As for Tables 3, 4, 5, and 6, we can see the variation of accuracy on each class at different ratios. In terms of bird, csFs will reach its peak value when 16 features are selected. When k = 1/2, MmEnFs1 and MmEnFs2 will get the best performance. To the wind, when k = 1/2 and 2/3, ensemble methods are superior to other methods. When k = 2/3, csFs will have a better accuracy. While k = 3/4, MmEnFs1, MmEnFs2, and csFs are worse than Correlation and GainRatio. As for rain, ensemble methods are better than other methods all the time. However, at k = 2/3, MmEnFs2 is worse than EnFs1. When k = 3/4, csFs will get its perfect performance. For the frog, at k = 1/2, GainRatio will have the best performance. MmEnFs2 and csFs can reach their peak values at k =2/3. With ratio increasing, MmEnFs1 will get worse gradually. In respect of the thunder, ensemble methods can get better accuracy when k = 1/2 and 3/4. However, at k = 3/4, ensemble methods are worse than InfoGain and SymmetricalUncert. Compared to the decision tree with original data, MmEnFs2 has an evidently improvement all the time.

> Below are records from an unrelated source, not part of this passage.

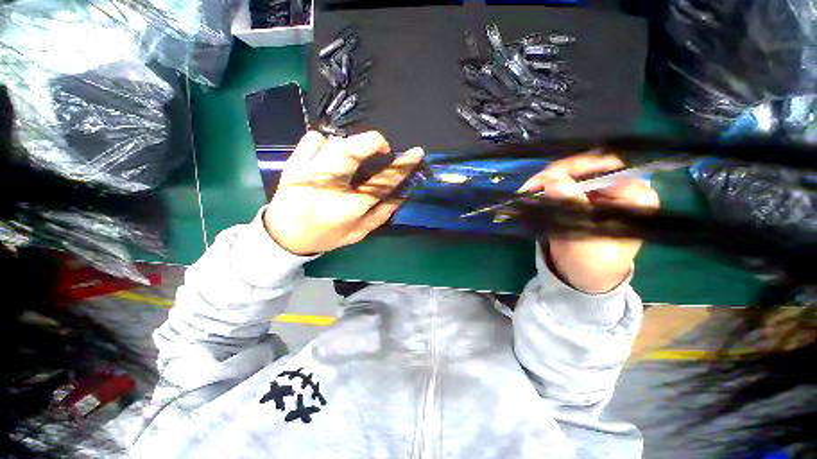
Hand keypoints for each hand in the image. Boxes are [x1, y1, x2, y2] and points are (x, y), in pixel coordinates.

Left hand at [264, 131, 423, 254]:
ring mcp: (305, 171)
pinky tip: (327, 158)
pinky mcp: (292, 162)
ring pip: (333, 141)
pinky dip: (325, 143)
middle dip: (372, 142)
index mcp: (346, 209)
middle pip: (350, 152)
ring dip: (350, 146)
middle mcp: (325, 186)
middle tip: (383, 149)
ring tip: (352, 161)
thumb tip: (401, 194)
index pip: (380, 183)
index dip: (400, 167)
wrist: (282, 236)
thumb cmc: (324, 236)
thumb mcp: (358, 234)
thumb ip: (381, 214)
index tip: (415, 154)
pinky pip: (313, 139)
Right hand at [520, 152, 659, 293]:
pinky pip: (559, 182)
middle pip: (588, 166)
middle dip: (557, 172)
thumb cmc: (593, 262)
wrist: (583, 276)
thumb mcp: (584, 236)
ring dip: (546, 178)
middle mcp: (617, 188)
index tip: (552, 176)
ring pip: (570, 172)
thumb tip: (553, 179)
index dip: (580, 167)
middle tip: (532, 184)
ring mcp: (596, 191)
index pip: (610, 167)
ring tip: (526, 189)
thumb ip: (572, 207)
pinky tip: (530, 191)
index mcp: (634, 197)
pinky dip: (543, 185)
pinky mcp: (577, 196)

Obviously, the MmEnFs method is superior to the other single method. MmEnFs1 is not as good as MmEnFs2 in terms of accuracy. It is noteworthy that csFs plays an important role in MmEnFs2. Combined with csFs, the accuracy of MmEnFs2 makes greater progress distinctly. Meanwhile, this result indicates that the aggregation of different feature selection methods will have a great impact on the performance. The MmEnFs achieves the aim which is selecting the less features to gain the better accuracy for the environmental sound dataset.
5. Conclusion
In this paper, we use the csFs based on constraint score to evaluate the performance of different feature subsets on environmental sound dataset. Compared to other six existed feature selection methods, csFs will get a good quality. And then we compare the results of single feature selection method and MmEnFs by varying the ratios of feature subsets. Experiments show that different methods will reach their perfect performance at different ratios or at least maintain the baseline results when enough subsets are selected for ensemble and other approaches. Obviously, in most cases, MmEnFs is superior to the single feature selection method in accuracy.
The advantage of csFs is that it selects the subspace randomly to achieve the assessment of feature subsets. But there still exists a problem that the result is not stable enough. As for the stability, three indices, Pearson’s correlation coefficient [35], Spearman’s rank correlation coefficient [36], and Tanimoto distance [37], are commonly used to assess the performance of stability thoroughly in recent years. In the future, further research will focus on the stability of csFs to obtain a better performance from the perspective of three indices. Combining the ensemble method, maybe we will make greater progress in the domain of environmental sound recognition.
Data Availability
The data used to support the findings of this study are available from the corresponding author upon request.
Conflicts of Interest
The authors declare that there are no conflicts of interest regarding the publication of this paper.
Acknowledgments
This work is financially supported by National Natural Science Foundation of China under Grant No. 61462078.